Trasforma tutto l'elenco in un CSV a due colonne, "richiesta" e "risposta", con una riga per ogni richiesta: il testo va nella prima colonna e la risposta nella seconda, ciascuno in un unico campo tra virgolette e con gli a capo sostituiti da spazi. Escludi le immagini dalla risposta.

--- Contenuto del dataset ---
________
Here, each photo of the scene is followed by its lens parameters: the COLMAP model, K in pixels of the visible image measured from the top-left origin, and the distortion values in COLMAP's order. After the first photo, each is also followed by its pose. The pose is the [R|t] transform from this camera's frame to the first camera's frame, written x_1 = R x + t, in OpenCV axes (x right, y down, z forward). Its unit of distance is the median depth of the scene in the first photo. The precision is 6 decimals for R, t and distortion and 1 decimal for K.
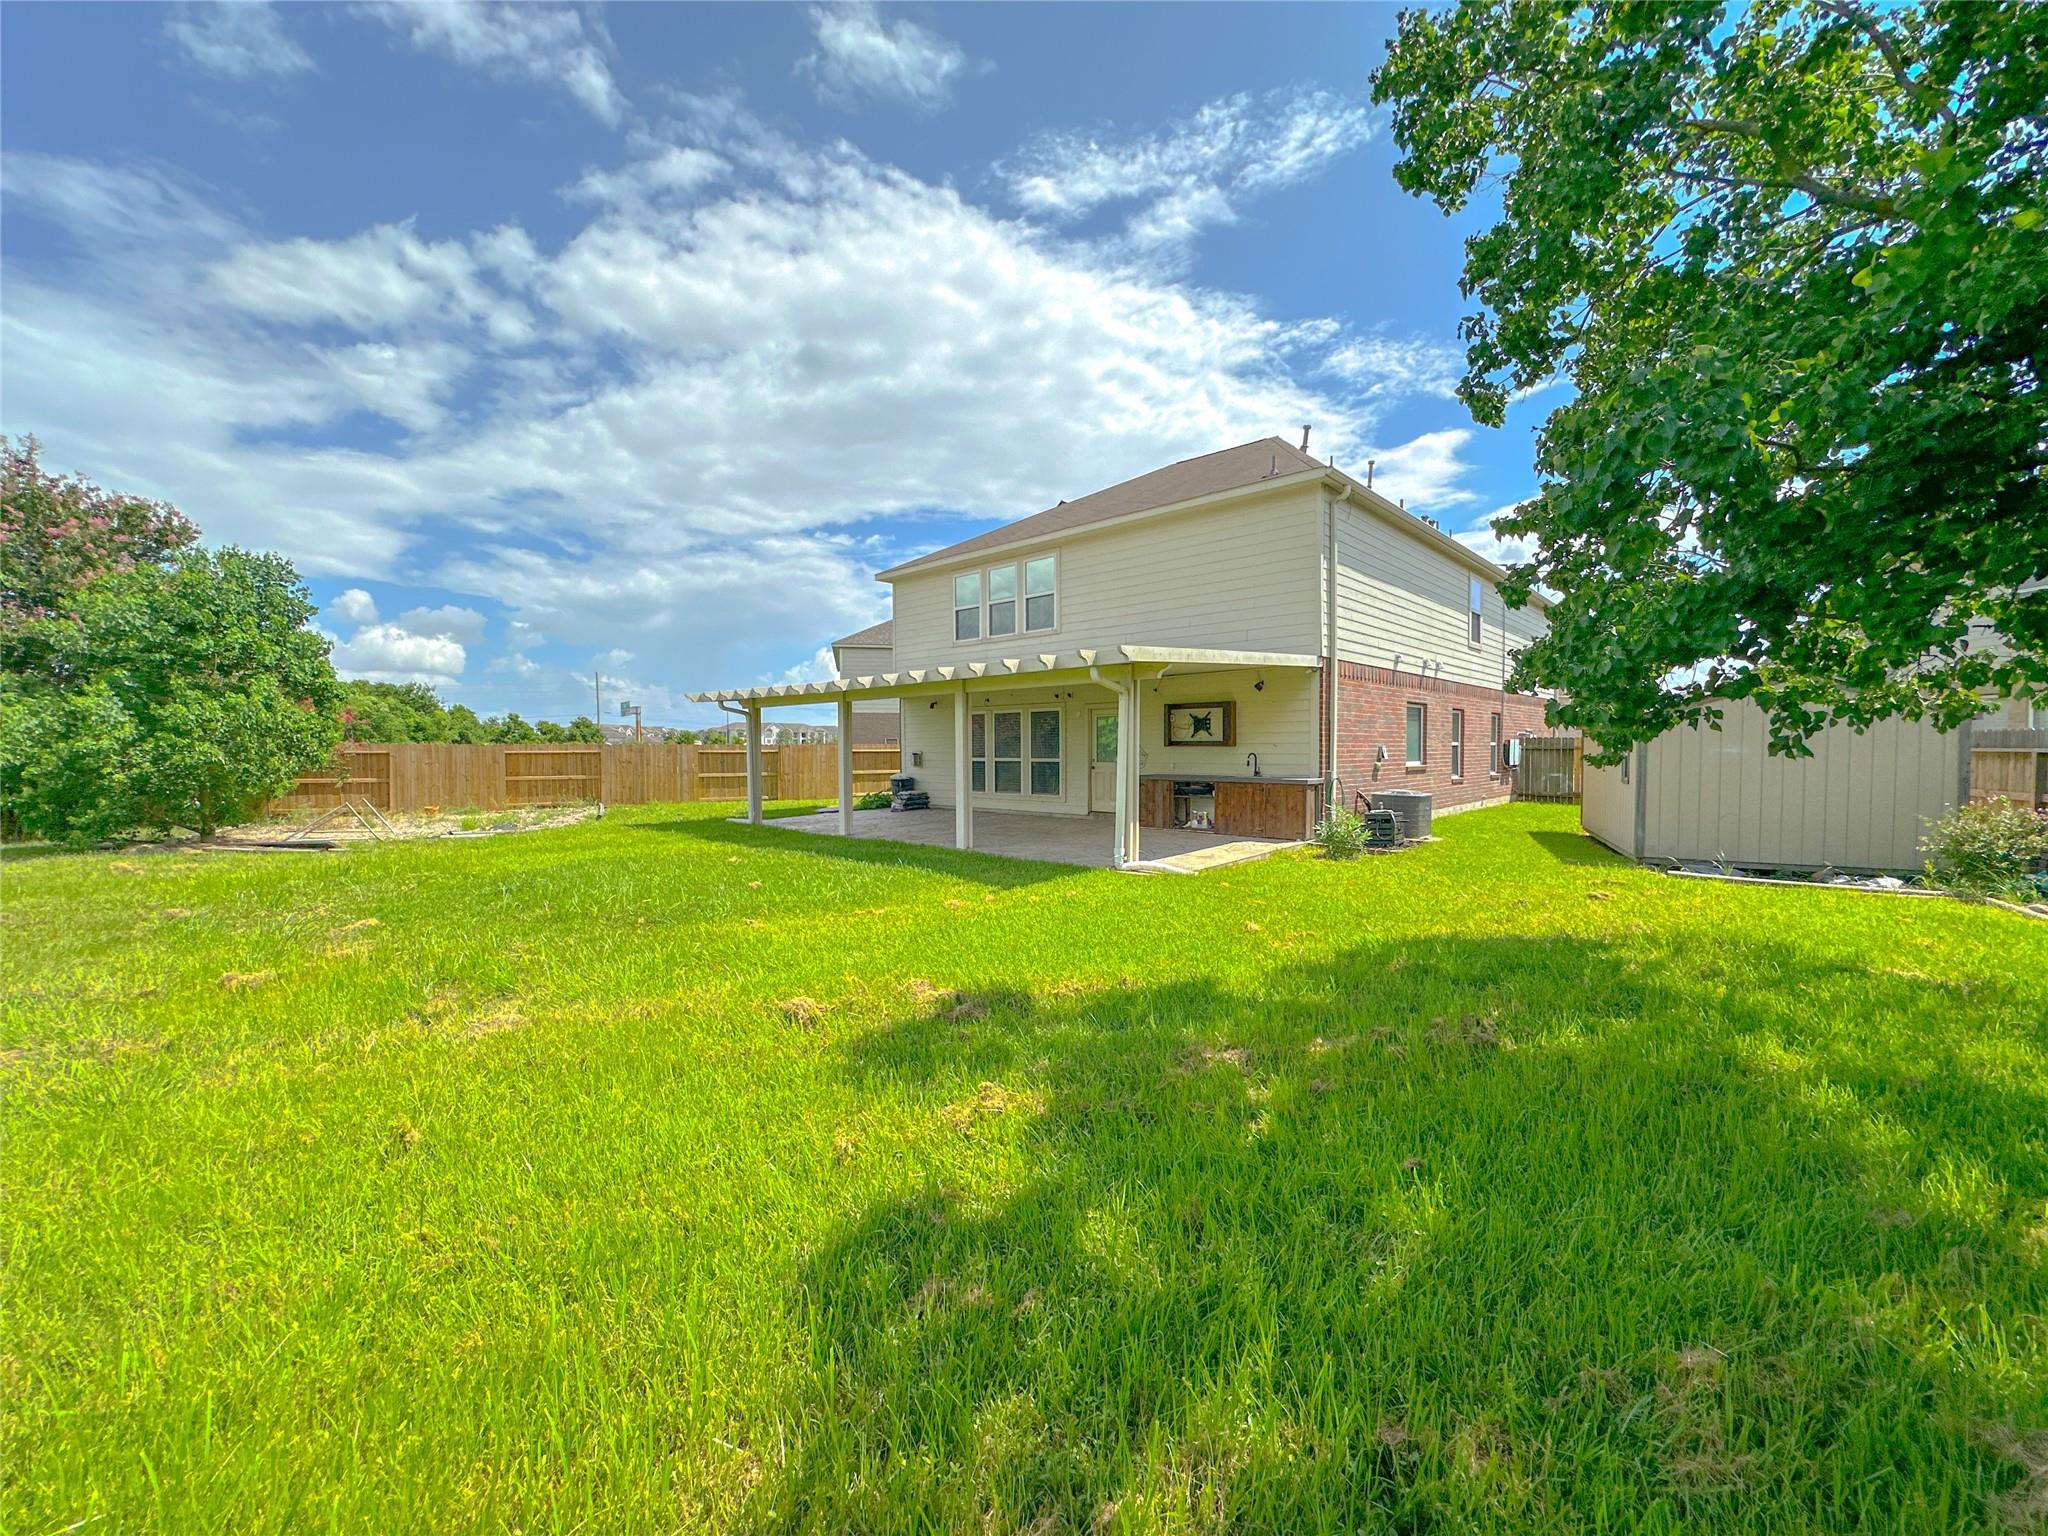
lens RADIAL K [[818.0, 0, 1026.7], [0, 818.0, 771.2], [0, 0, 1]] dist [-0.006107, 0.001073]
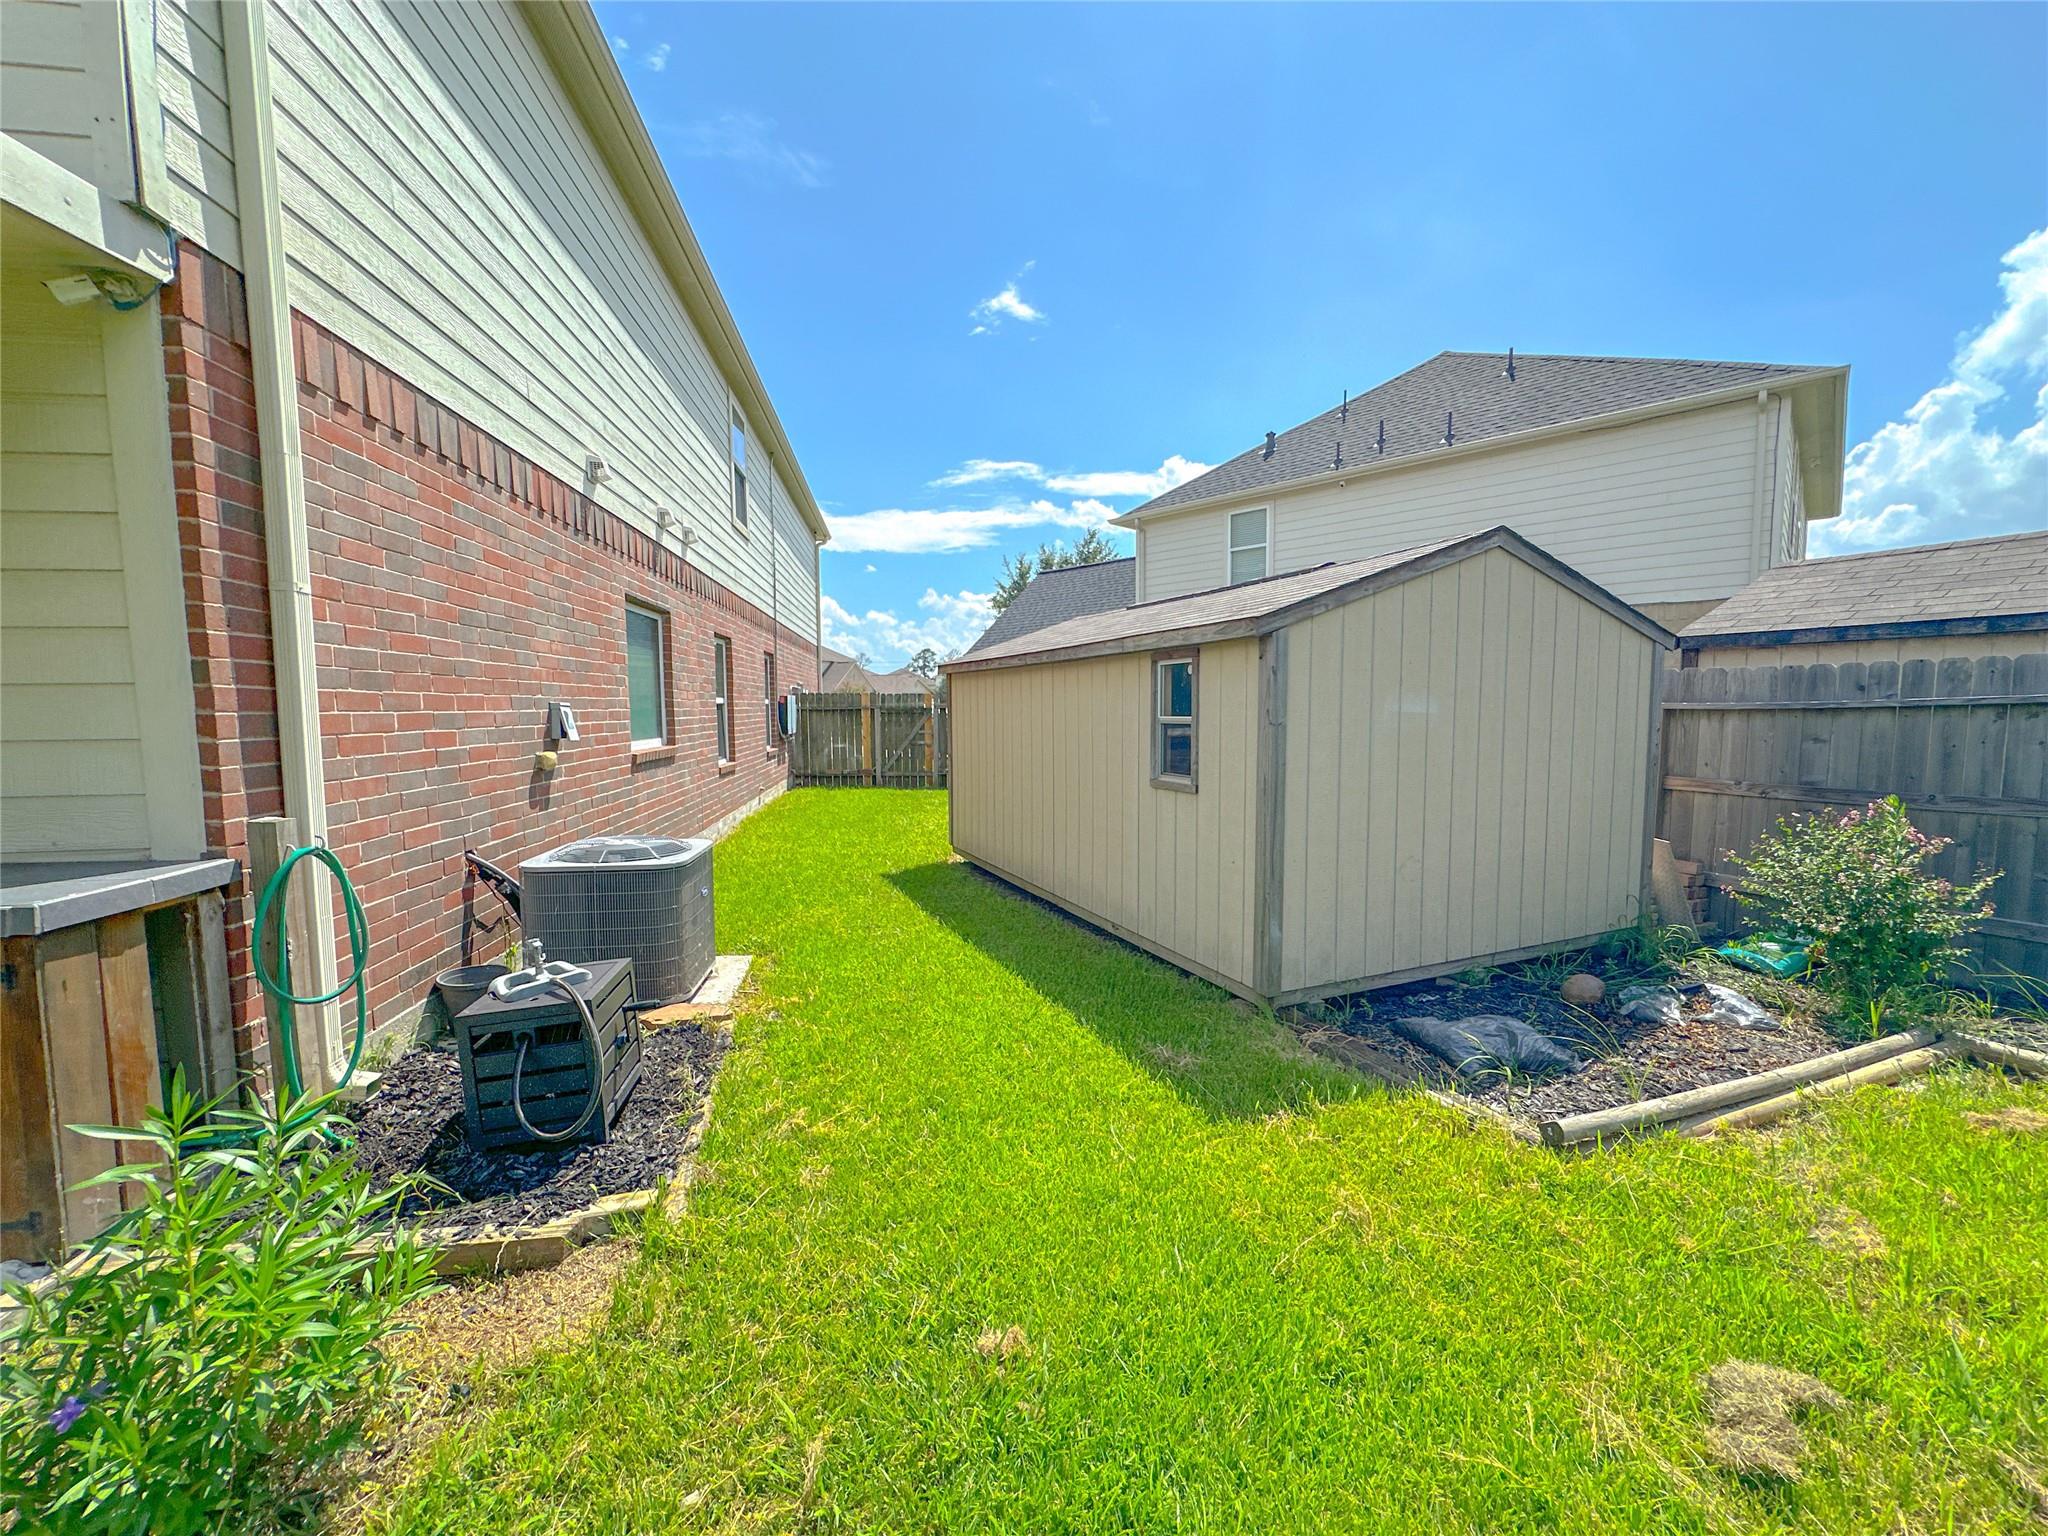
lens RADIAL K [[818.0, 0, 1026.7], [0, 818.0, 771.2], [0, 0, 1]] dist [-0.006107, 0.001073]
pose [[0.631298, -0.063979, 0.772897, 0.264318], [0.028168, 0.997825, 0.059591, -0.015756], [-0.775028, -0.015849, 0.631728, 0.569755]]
________
--- Soluzione ---
richiesta,risposta
"Here, each photo of the scene is followed by its lens parameters: the COLMAP model, K in pixels of the visible image measured from the top-left origin, and the distortion values in COLMAP's order. After the first photo, each is also followed by its pose. The pose is the [R|t] transform from this camera's frame to the first camera's frame, written x_1 = R x + t, in OpenCV axes (x right, y down, z forward). Its unit of distance is the median depth of the scene in the first photo. The precision is 6 decimals for R, t and distortion and 1 decimal for K.","lens RADIAL K [[818.0, 0, 1026.7], [0, 818.0, 771.2], [0, 0, 1]] dist [-0.006107, 0.001073] lens RADIAL K [[818.0, 0, 1026.7], [0, 818.0, 771.2], [0, 0, 1]] dist [-0.006107, 0.001073] pose [[0.631298, -0.063979, 0.772897, 0.264318], [0.028168, 0.997825, 0.059591, -0.015756], [-0.775028, -0.015849, 0.631728, 0.569755]]"